EINE KURZE GESCHICHTE DER ZEIT

... oder wie unsere Altvordern wieder lebendig werden
von Anton Müllher

Gleich im ersten Protokoll, jenem von der Sitzung vom 13. April 1907, fand ich etwas, was die Behauptungen, wonach die Bürgermeister früher unentgeltlich arbeiteten, Lügen straft. Dazu wörtlich aus dem Protokoll:
"Herr Gemeinde Vorsteher Anton Rabather stellt den Antrag daß ihm das bisher bewilligte Gehalt von 700 Kronen auf 1000 Kronen erhöht werde, da der derzeit bewilligte Gehalt den Leistungen des Bürgermeisters in keinem Einklang steht. Nach Abtretung des Gemeinde Vorstehers und Uibernahme des Vorsitzes durch den Gemeinderat Herrn Heinrich Rabl wird beschlossen daß die Erhöhung von 700 Kronen auf 800 Kronen einzutreten habe."

Die Bauernschläue der damaligen Gemeinderäte wird auch durch den folgenden Satz dokumentiert:
"Weiters wird beschlossen, im Falle der Gemeinde Vorsteher verhindert und ein Gemeinderat an dessen Stelle zu intervenieren hat derselbe von Seiten des Gemeindevorstehers zu entschädigen ist."

Damit der Leser einen Begriff davon hat, wieviel 800 Kronen damals wert waren, hier ein Auszug aus dem Protokoll vom 26. Februar 1910:
"Dem Ansuchen des Gemeindedieners Carl Zischkin wird dahin erledigt, daß ihm monatlich 30 Kronen bewilligt dagegen wird das Monturpauschal eingestellt."

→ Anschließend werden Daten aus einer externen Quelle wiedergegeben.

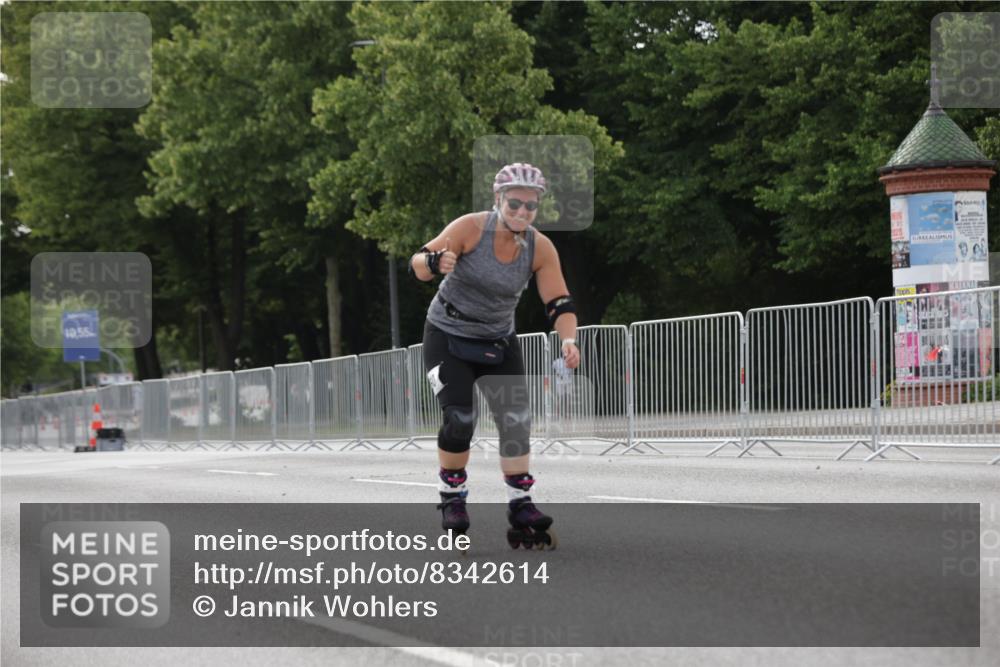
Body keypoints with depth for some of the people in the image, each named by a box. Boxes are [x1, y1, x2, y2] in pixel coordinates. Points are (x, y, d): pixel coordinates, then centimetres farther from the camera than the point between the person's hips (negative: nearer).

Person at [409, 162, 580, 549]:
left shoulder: (540, 248, -12)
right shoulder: (470, 228, -21)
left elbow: (559, 303, -12)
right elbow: (418, 264, -24)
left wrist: (568, 339, -31)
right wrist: (436, 261, -48)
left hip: (499, 342, 4)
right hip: (448, 338, -4)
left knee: (517, 421, -7)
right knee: (459, 420, -18)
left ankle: (520, 508, 2)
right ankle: (452, 500, 2)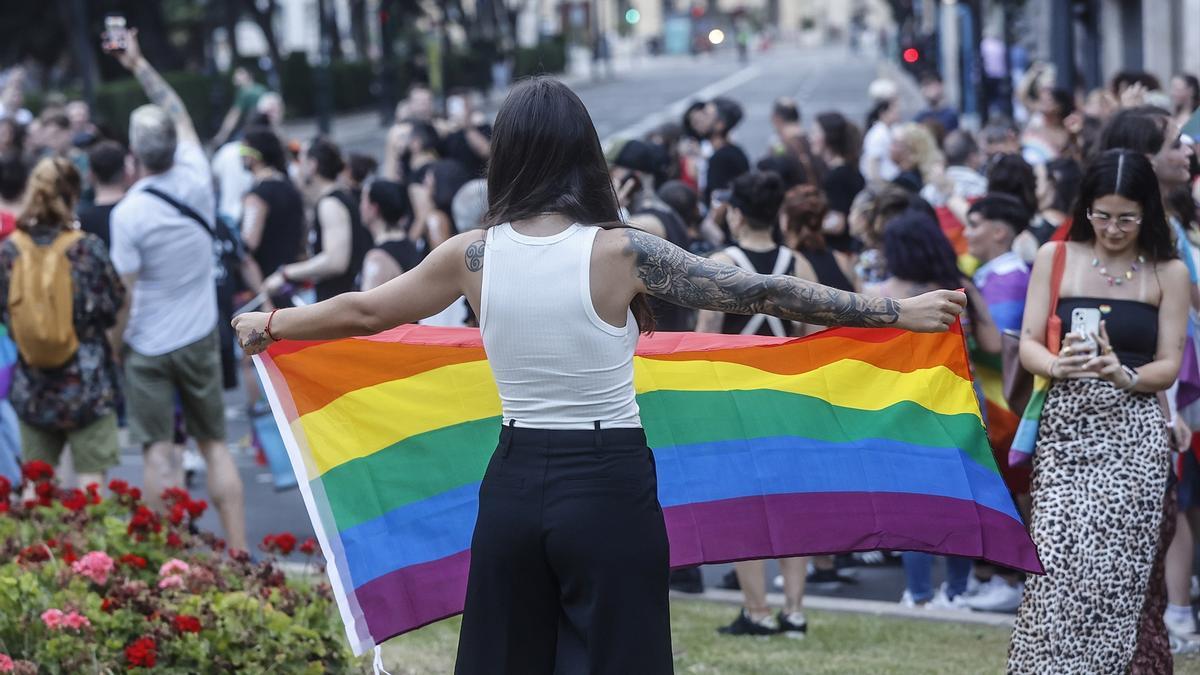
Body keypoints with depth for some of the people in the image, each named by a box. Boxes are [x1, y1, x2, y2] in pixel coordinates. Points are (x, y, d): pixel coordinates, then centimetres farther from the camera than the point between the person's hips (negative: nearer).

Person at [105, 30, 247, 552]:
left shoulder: (129, 212, -17)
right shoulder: (196, 181, -6)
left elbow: (126, 294, -14)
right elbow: (178, 113, 11)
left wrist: (114, 345, 1)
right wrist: (139, 65, 20)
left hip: (148, 347, -4)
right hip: (200, 337, 4)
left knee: (160, 454, 1)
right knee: (215, 445, 10)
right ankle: (238, 552, 7)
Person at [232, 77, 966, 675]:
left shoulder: (472, 255, -1)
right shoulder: (622, 252, -11)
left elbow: (362, 311, 12)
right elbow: (764, 293, -11)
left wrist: (266, 325, 30)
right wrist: (901, 311, -7)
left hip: (514, 486, 4)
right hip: (610, 487, -3)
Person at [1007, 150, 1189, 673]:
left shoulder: (1168, 273, 5)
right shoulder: (1055, 257, 7)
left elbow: (1168, 367, 3)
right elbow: (1028, 344, 4)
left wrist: (1122, 375, -17)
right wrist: (1058, 366, -18)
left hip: (1133, 434, -1)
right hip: (1065, 427, 1)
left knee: (1113, 564, -9)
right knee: (1055, 557, -10)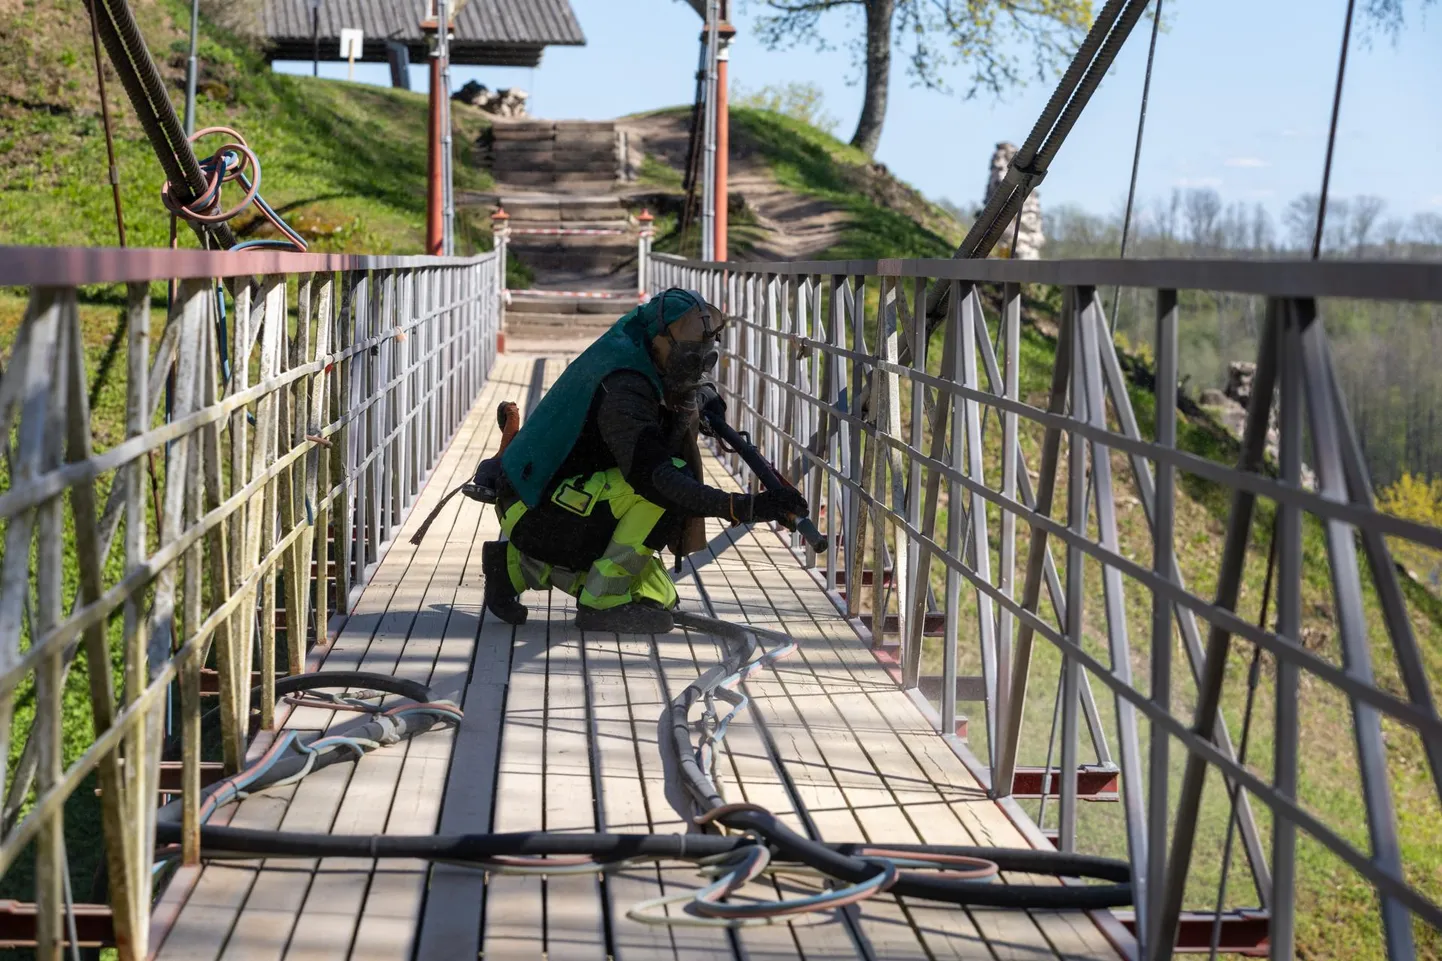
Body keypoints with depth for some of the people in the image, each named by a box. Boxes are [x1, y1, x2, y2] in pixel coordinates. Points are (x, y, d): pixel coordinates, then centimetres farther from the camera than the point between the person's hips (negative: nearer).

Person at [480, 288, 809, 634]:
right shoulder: (621, 389, -27)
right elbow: (653, 475, -39)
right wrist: (744, 507, -44)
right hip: (535, 511, -10)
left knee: (658, 595, 11)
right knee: (660, 489, -27)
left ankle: (520, 566, 19)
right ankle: (601, 601, -16)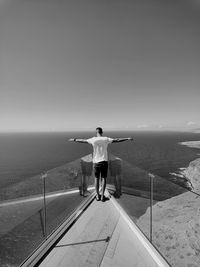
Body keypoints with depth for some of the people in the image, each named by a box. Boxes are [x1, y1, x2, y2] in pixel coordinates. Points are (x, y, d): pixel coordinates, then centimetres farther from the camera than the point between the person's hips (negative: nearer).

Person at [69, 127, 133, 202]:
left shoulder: (93, 140, -6)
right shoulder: (106, 139, -6)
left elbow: (83, 140, 5)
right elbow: (117, 140, -3)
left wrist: (74, 139, 21)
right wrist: (128, 138, 5)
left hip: (96, 162, 0)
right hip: (104, 161, 0)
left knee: (97, 179, 13)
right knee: (103, 178, 10)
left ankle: (98, 196, 22)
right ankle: (102, 196, 12)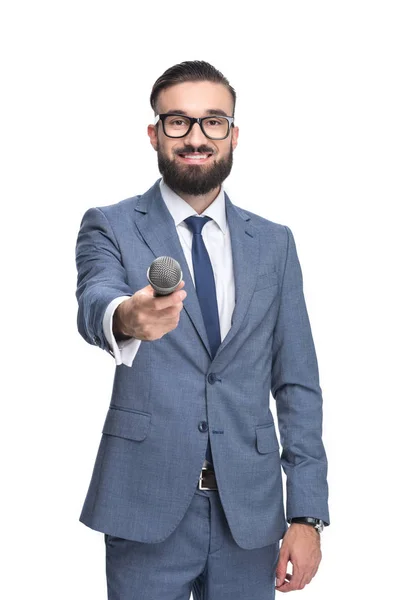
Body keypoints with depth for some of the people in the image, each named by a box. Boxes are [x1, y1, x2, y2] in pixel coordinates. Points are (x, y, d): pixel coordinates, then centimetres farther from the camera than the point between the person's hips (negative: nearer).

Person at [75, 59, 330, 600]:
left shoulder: (274, 243, 8)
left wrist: (307, 514, 1)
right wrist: (125, 318, -45)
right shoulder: (110, 227, 1)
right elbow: (94, 302, -21)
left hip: (250, 512, 2)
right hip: (147, 504, -2)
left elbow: (297, 384, 7)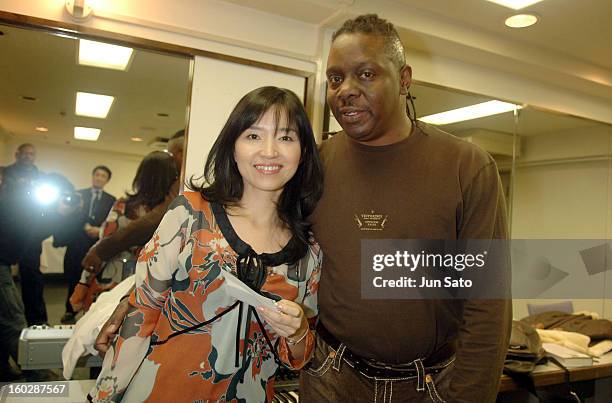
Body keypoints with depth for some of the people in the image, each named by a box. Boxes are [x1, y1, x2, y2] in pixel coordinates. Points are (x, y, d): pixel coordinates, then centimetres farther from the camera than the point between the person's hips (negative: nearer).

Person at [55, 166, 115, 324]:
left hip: (97, 245, -1)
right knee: (73, 278, 8)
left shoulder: (111, 200, 8)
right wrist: (85, 226, -14)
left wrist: (100, 230, -15)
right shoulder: (79, 194, 11)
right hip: (77, 243, 1)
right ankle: (70, 311, 23)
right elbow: (70, 215, 2)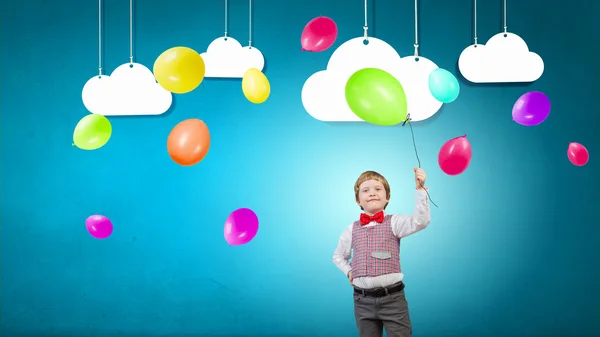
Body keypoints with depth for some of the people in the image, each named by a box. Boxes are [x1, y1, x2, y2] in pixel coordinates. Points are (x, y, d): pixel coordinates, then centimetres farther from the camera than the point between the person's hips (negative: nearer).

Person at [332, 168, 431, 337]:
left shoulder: (394, 222, -1)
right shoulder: (352, 229, 7)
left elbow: (420, 221, -20)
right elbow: (338, 256, 23)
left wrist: (420, 189, -28)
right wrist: (349, 271, 6)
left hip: (393, 297, -3)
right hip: (363, 301, 3)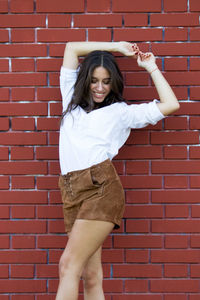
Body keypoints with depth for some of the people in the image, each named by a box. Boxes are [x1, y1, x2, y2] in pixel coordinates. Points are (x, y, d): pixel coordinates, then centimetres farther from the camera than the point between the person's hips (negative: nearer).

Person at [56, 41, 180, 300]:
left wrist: (151, 67, 18)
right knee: (90, 277, -1)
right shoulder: (72, 101, 25)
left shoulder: (120, 111, 15)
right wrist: (117, 46, 25)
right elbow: (72, 48, 26)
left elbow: (170, 105, 10)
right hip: (72, 191, 4)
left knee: (69, 264, -16)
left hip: (102, 188, -4)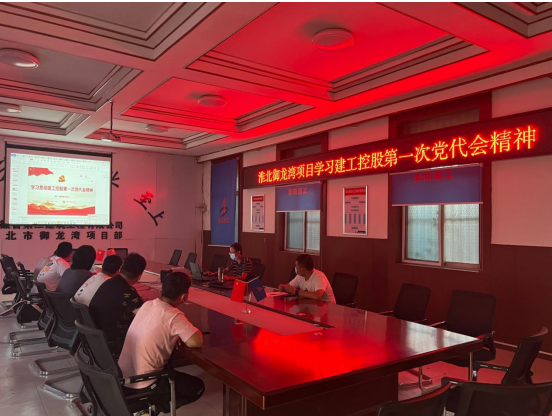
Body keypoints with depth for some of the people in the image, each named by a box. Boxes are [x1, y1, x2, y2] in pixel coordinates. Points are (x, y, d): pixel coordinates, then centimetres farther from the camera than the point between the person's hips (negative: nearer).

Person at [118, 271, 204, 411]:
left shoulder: (147, 305, 1)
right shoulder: (173, 316, -21)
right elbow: (197, 342, -24)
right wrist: (189, 330, -3)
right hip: (142, 384, -7)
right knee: (197, 387, 8)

Man sieht daher, daß der damalige Bürgermeister mehr als das Doppelte seines Gemeindedieners verdiente! Sehr interessant nachzulesen ist, wie schwierig es damals war, ein Gewerbe anzumelden. Der Vorgang war so: Der Bewerber stellte bei der Bezirkshauptmannschaft einen Antrag und der Erlaß von dieser wurde dem Gemeinderat zur Genehmigung vorgelegt. Die Gemeinderäte hatten also des letzte Wort und somit die Möglichkeit, unliebsame Konkurrenz zu verhindern. Das typische Beispiel dafür fand ich in der Geschichte meines Gasthauses.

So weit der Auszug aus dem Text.